Each line that has the string "right" must be copied from the records below.

(Records from a collection)
============================================================

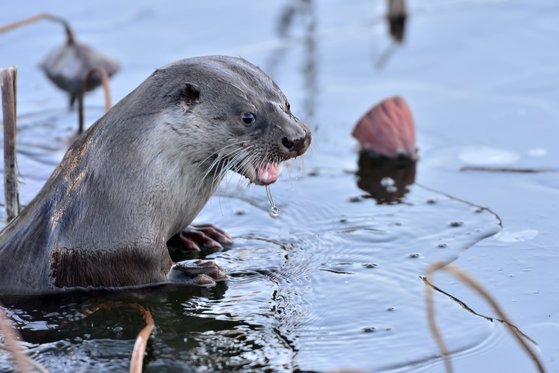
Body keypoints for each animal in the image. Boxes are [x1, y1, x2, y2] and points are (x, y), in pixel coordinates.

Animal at [0, 55, 310, 294]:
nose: (298, 138)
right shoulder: (111, 246)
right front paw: (192, 273)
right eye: (248, 116)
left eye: (287, 104)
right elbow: (147, 274)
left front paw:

============================================================

- _EXERCISE SOLUTION_:
right shoulder: (111, 246)
right front paw: (192, 273)
right eye: (248, 116)
right elbow: (147, 274)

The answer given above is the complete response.